I am seeing thousands of warnings like the one below each day in my sync gateway logs (v2.7):
2020-10-28T21:48:40.781Z [WRN] c:[42db87f4] MultiChangesFeed got error reading changes feed "all_stores": Changes feed terminated while waiting for view lock -- db.(*Database).SimpleMultiChangesFeed.func1() at changes.go:548
I would like to understand the impact of this lock contention and timeout. Is this impacting performance replicating to mobile devices? Could it cause the connection to the client to get dropped, because I also happen to see a lot of ‘connection reset by peer’ errors on the mobile devices? How do I correct this problem?
This indicates that a client has disconnected while it was waiting for the view lock. This isn’t causing the client to disconnect, it’s more likely that the client is disconnecting due to timeout while waiting.
This particular lock (“view lock”) restricts concurrent channel queries to one per channel. The motivation is that if many clients are all trying to query and replicate the same channel, it’s generally preferable to have one client perform the query, publish results to the cache, and have the remaining clients served from the cache. There are a few things that may cause this to not be optimized:
if the size of the channel cache is smaller than the query result set, each client will end up needing to re-execute the query. Increasing the cache size would help here.
if the cache size is large but the channel/query is also large, the waiting clients may be timing out before the first query results are returned. In this case adjusting the client timeout would be an option.
Thanks for the info, @adamf. Looking at the Sync Gateway stats from /_expvar, I see a 1.8% cache miss rate for the channels cache. This doesn’t seem large, but given that these lock timeouts are occurring at a rate of about 1 per sec, I think we do have a problem. We will experiment with increasing the cache max_length, which is currently 5,000, although some of our channels have over 1 million documents.
I saw that the revs cache has a 94% cache miss rate. It is currently set to the default of 5,000. I may try experimenting with increasing that as well. Does this lock timeout warning apply only to the channel cache, or could inefficiency in the revs cache also affect it?
The view lock is specifically related the channel cache (and serving changes requests) - the rev cache hit/miss ratio would be unrelated here.

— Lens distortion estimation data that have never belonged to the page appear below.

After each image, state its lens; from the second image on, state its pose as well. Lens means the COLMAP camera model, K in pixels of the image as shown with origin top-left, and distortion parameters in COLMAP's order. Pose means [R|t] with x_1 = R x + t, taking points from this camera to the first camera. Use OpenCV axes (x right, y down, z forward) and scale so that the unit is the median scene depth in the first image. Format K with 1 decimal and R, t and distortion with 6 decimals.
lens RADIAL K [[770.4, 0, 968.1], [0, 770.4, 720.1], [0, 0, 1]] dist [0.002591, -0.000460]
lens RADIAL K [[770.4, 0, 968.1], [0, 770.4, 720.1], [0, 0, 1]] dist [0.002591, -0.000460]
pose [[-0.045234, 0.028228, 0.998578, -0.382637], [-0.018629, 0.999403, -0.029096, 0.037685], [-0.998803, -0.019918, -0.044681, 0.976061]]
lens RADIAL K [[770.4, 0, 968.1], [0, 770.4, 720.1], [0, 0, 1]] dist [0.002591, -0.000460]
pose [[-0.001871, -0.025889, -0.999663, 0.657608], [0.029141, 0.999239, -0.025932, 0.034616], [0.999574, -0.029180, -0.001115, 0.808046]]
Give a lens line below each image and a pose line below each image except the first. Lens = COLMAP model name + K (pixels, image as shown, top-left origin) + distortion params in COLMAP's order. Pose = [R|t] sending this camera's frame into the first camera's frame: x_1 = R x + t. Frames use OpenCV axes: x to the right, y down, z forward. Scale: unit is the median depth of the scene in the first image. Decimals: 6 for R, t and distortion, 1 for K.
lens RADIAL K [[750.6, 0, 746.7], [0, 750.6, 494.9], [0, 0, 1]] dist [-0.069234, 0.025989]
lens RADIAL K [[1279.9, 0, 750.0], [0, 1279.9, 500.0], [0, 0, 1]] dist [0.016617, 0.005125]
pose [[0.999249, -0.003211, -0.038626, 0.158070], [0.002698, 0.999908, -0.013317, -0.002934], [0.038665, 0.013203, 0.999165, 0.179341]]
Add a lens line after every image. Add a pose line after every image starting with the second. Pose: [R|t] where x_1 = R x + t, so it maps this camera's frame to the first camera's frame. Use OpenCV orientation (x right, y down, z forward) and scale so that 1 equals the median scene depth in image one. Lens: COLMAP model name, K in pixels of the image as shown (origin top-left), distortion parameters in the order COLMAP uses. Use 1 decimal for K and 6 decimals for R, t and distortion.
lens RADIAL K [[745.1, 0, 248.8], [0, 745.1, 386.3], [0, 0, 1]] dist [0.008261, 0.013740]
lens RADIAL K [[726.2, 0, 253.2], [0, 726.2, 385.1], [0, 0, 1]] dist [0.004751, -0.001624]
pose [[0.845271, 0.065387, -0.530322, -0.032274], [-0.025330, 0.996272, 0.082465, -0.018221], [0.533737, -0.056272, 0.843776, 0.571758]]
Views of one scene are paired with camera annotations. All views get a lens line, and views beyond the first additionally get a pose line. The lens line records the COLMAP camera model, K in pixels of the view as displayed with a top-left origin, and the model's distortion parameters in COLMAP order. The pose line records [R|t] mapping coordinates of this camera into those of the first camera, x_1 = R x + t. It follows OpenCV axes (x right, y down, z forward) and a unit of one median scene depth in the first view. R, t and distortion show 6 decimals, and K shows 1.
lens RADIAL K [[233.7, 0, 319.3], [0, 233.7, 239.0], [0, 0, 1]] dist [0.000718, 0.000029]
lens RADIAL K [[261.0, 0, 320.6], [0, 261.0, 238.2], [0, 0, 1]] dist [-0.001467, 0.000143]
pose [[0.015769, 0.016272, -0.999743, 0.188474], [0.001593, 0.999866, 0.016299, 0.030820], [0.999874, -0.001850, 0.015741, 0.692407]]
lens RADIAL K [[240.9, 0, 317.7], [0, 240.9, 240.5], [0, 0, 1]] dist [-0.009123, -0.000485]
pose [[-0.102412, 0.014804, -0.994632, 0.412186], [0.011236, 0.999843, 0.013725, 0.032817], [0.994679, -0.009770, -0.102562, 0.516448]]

Another consideration, particularly when you’ve got large channels (more than 1M documents), is the expected usage of those channels. If clients are regularly going to be pulling the entire, non-cache-resident channel from zero, then some query contention is going to occur. A common way to avoid this is to seed client databases in the case of large, semi-static channels, so that clients are only pulling recent changes, which can be resident in the cache.
However, there is also an enhancement in Sync Gateway 2.8.0 - adding pagination when querying very large channels - that may help for your use case. https://issues.couchbase.com/browse/CBG-821 has additional detail.
Thanks again, good info. We are looking into seeding with a prebuilt DB but have encountered some issues with that which are covered in a support ticket. We hope to get that working soon. I’ll look into pagination.